Detected change data:
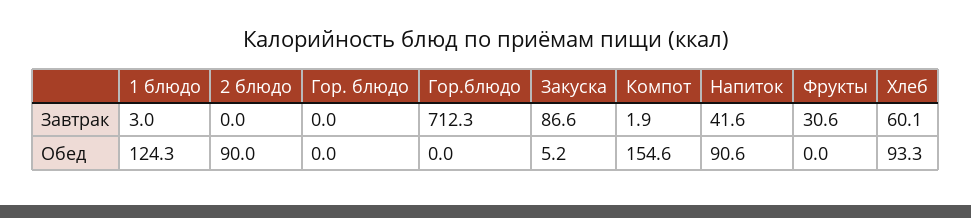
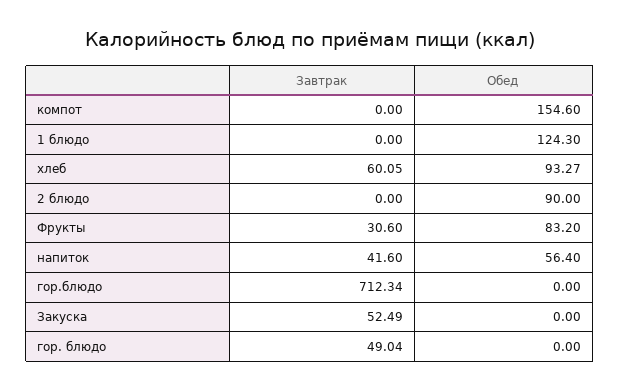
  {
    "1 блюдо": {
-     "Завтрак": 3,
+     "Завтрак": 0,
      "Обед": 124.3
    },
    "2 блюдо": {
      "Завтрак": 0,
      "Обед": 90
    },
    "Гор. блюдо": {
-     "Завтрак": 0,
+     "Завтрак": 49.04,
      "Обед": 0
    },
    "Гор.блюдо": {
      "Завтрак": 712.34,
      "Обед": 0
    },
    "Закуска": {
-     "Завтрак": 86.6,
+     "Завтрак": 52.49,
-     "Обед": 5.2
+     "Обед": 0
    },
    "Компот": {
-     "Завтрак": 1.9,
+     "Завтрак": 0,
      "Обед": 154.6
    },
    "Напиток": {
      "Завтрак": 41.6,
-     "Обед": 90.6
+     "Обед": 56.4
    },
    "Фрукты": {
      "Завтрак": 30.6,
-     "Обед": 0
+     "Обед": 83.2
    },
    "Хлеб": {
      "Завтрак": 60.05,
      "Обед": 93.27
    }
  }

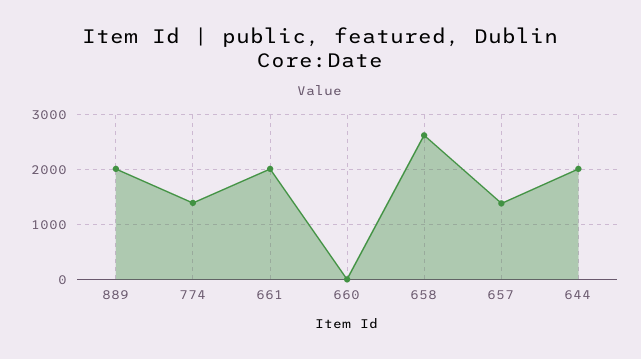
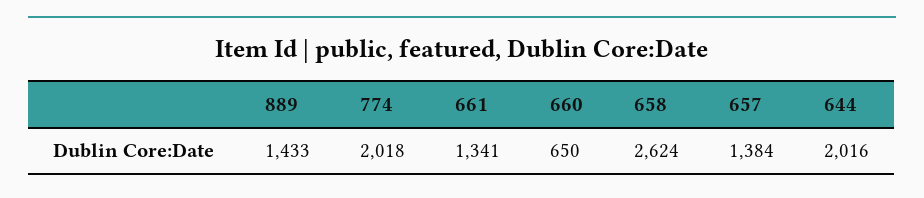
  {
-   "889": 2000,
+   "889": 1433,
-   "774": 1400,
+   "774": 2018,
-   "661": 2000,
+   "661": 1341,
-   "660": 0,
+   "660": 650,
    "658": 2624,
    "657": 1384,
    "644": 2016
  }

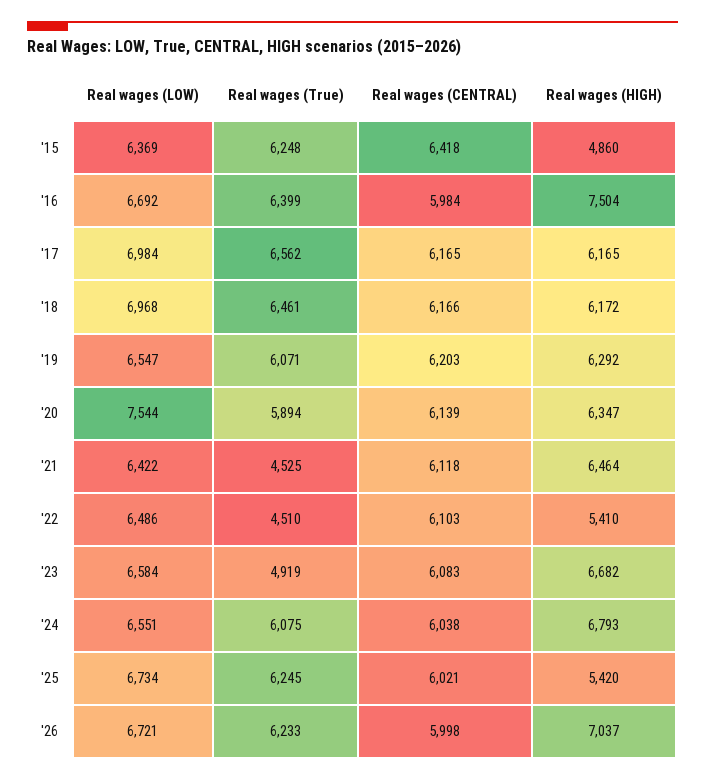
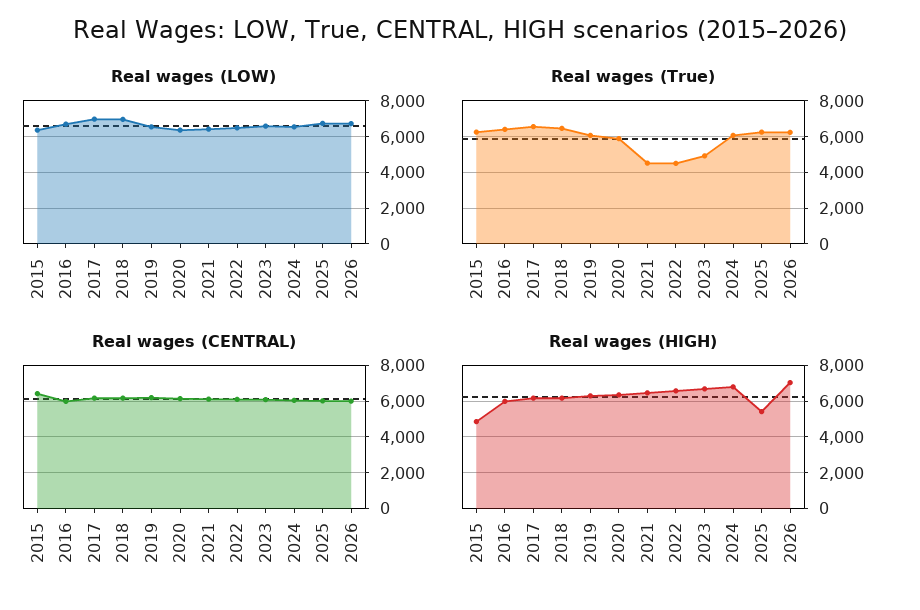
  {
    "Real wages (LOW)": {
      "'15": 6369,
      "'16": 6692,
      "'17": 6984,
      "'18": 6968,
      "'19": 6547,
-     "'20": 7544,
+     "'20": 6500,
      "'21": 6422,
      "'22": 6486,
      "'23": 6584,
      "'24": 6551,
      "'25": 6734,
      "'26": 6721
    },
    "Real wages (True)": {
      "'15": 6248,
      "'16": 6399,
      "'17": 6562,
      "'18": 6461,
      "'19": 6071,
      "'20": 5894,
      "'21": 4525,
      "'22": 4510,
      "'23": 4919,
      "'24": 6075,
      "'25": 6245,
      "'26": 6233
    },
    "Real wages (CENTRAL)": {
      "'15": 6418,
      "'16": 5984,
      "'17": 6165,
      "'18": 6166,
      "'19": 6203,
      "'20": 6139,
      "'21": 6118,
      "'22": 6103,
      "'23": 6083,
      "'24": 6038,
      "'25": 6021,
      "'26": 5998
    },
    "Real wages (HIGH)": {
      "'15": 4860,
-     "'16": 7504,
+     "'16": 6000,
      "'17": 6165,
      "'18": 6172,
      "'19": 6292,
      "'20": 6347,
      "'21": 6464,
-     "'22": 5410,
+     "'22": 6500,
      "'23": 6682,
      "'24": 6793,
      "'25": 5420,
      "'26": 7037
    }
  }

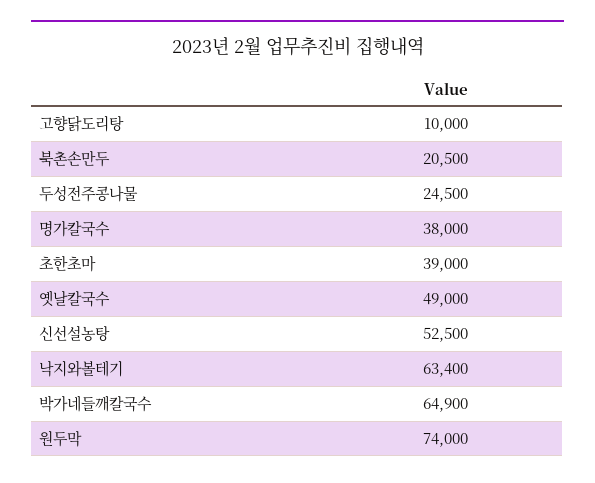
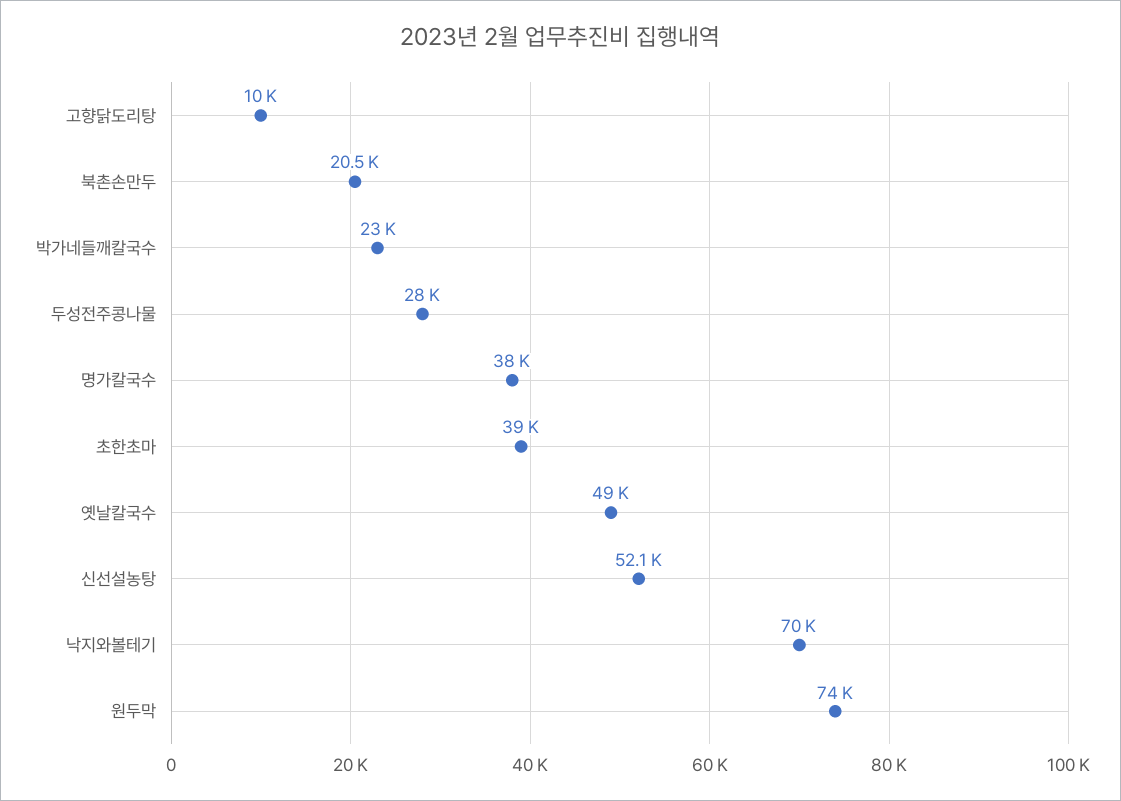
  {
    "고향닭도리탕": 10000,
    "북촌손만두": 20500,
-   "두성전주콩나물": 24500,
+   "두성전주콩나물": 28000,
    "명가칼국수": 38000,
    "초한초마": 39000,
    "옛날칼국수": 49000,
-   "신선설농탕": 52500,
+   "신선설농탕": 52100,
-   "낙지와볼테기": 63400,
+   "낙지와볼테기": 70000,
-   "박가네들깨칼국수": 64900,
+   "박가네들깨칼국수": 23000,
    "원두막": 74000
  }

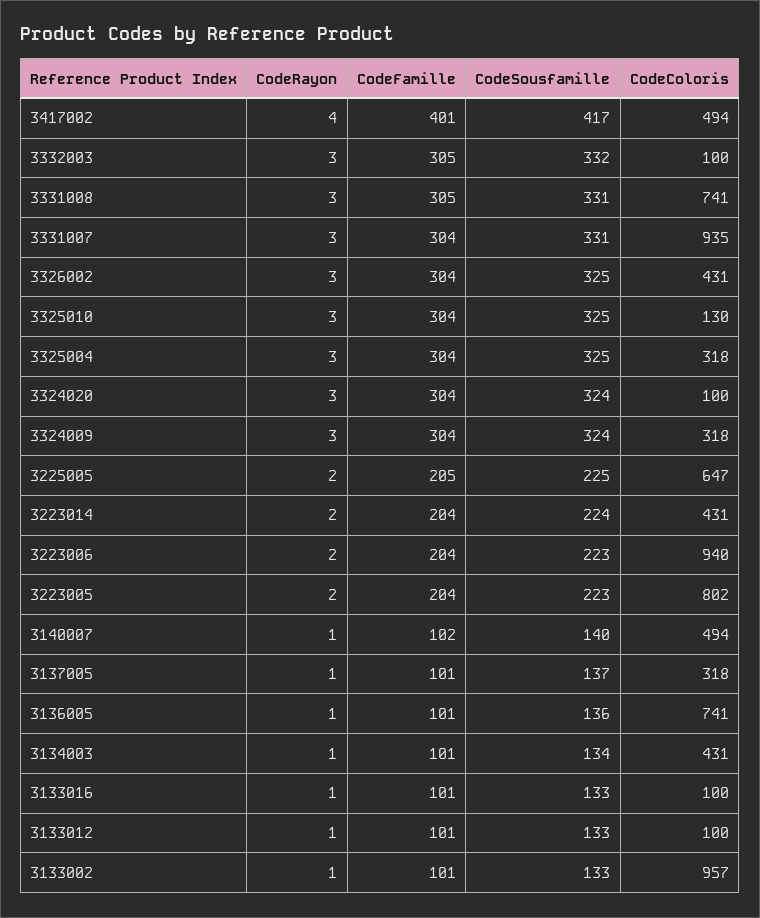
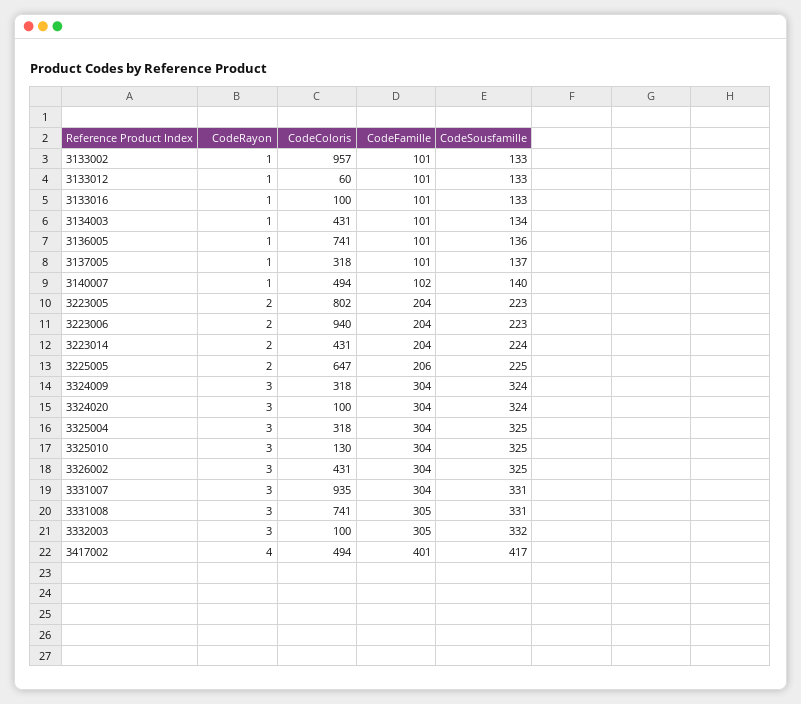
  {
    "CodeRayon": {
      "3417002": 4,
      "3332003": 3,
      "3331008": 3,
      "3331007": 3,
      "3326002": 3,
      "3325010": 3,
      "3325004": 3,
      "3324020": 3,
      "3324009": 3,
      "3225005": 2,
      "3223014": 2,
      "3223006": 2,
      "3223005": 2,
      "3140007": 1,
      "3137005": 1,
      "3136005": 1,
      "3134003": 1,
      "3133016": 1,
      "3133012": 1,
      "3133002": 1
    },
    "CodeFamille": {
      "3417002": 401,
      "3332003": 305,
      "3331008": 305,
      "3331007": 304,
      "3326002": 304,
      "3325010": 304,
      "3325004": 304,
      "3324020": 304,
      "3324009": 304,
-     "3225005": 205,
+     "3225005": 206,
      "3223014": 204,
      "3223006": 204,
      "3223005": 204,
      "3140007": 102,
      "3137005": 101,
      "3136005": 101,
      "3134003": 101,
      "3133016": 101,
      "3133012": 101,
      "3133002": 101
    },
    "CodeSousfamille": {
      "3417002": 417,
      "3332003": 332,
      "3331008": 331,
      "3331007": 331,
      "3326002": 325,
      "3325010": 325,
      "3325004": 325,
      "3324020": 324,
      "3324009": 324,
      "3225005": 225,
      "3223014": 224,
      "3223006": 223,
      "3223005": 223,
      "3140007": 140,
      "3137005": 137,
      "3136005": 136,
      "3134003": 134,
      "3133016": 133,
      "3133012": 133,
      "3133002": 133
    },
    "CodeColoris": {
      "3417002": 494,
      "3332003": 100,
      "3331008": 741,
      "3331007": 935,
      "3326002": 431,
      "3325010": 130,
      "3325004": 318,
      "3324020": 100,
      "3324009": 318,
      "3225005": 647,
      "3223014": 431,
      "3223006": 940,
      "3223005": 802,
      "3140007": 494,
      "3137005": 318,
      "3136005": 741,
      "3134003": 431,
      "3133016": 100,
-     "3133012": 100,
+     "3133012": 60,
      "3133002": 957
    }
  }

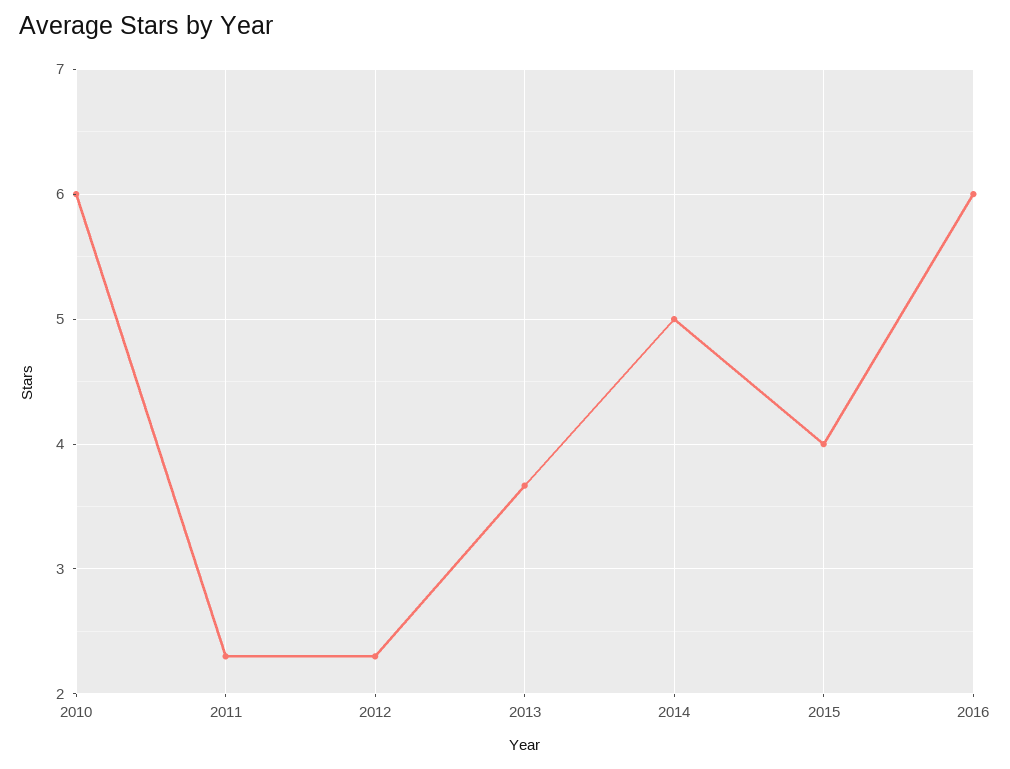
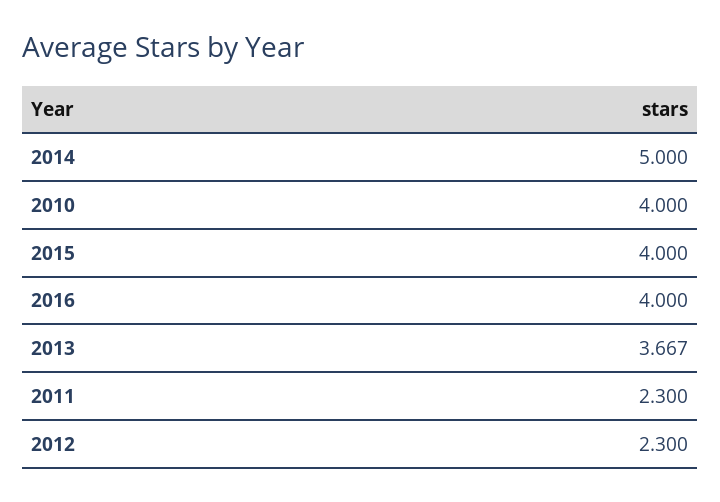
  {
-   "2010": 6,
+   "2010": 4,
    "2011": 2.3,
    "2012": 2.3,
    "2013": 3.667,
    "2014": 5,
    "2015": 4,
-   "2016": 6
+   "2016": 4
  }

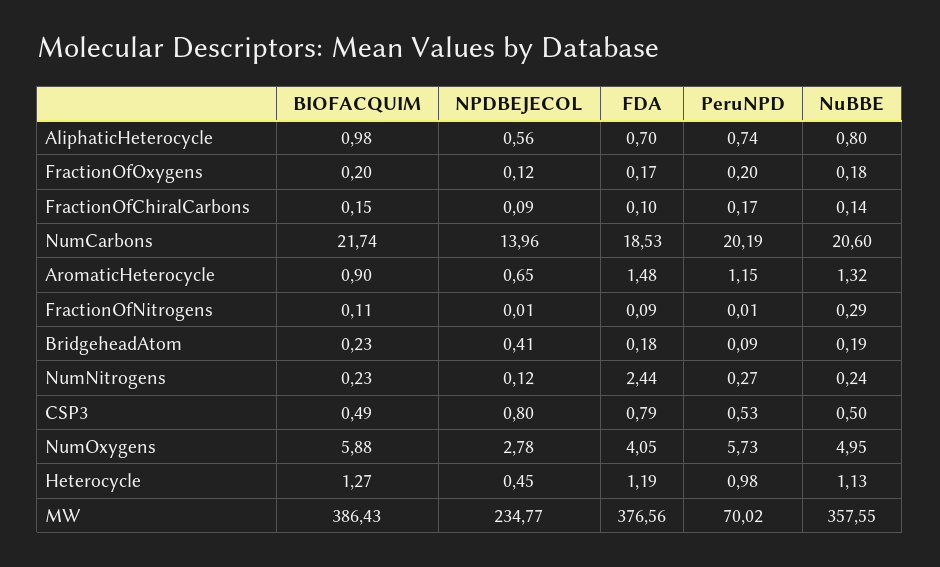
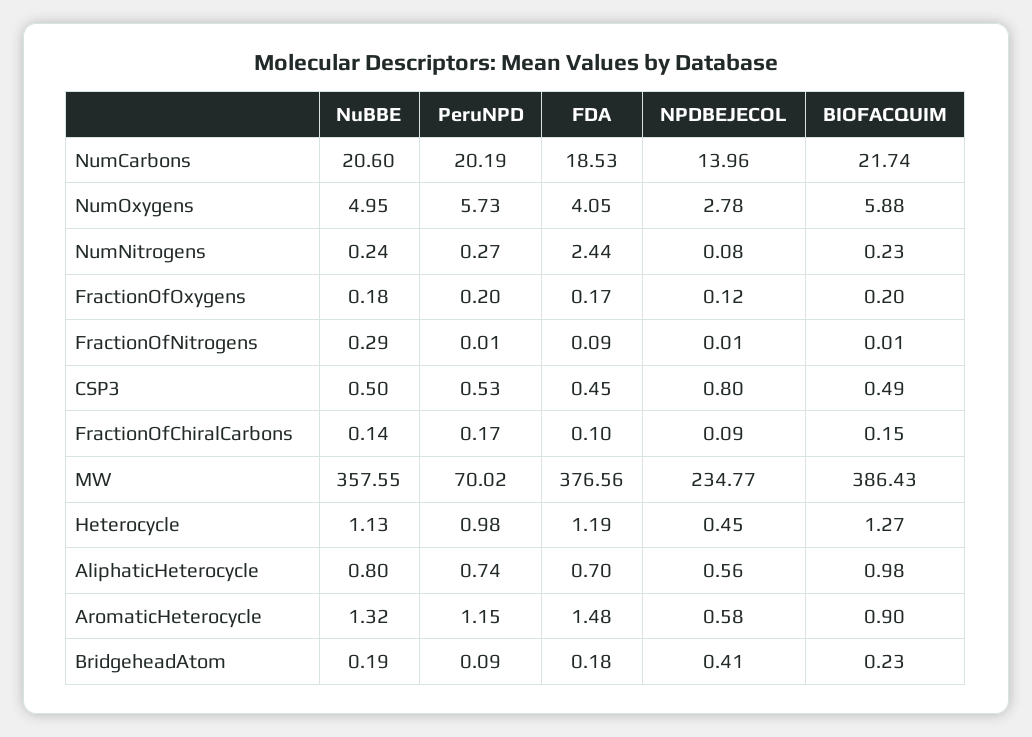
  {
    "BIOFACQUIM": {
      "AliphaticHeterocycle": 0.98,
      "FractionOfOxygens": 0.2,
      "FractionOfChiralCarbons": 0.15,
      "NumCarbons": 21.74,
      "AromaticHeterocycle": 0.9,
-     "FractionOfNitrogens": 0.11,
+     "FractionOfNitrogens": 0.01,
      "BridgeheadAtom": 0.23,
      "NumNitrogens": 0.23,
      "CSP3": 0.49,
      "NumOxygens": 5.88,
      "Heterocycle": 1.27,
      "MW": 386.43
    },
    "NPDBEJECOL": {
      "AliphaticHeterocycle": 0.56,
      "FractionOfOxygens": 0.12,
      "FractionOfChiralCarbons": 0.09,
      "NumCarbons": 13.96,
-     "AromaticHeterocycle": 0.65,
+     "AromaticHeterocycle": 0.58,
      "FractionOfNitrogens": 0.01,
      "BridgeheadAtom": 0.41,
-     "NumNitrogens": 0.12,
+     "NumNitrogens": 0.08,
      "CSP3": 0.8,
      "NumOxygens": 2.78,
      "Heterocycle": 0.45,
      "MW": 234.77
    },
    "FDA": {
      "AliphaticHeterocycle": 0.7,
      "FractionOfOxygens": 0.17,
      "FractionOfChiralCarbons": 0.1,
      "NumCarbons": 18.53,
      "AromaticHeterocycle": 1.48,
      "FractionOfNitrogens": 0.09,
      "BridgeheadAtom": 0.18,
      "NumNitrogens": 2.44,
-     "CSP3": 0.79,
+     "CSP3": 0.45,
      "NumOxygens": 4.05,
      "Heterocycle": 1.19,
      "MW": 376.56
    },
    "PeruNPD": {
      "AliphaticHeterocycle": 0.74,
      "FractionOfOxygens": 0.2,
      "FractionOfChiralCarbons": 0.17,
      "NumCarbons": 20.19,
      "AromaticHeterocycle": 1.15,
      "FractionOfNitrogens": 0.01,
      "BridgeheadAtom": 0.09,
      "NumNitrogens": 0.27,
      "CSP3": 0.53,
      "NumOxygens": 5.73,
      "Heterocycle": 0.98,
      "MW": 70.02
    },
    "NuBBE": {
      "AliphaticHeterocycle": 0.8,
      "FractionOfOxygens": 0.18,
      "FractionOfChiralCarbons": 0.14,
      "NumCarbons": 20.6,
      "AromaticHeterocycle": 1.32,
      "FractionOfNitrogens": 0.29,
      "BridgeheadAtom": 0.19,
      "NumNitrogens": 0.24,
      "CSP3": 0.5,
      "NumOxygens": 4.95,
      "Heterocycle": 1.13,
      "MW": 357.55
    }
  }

**Prompt:** The answer must be a single number: how many lines of the records contain the string "NumCarbons".

**Written reply:** 5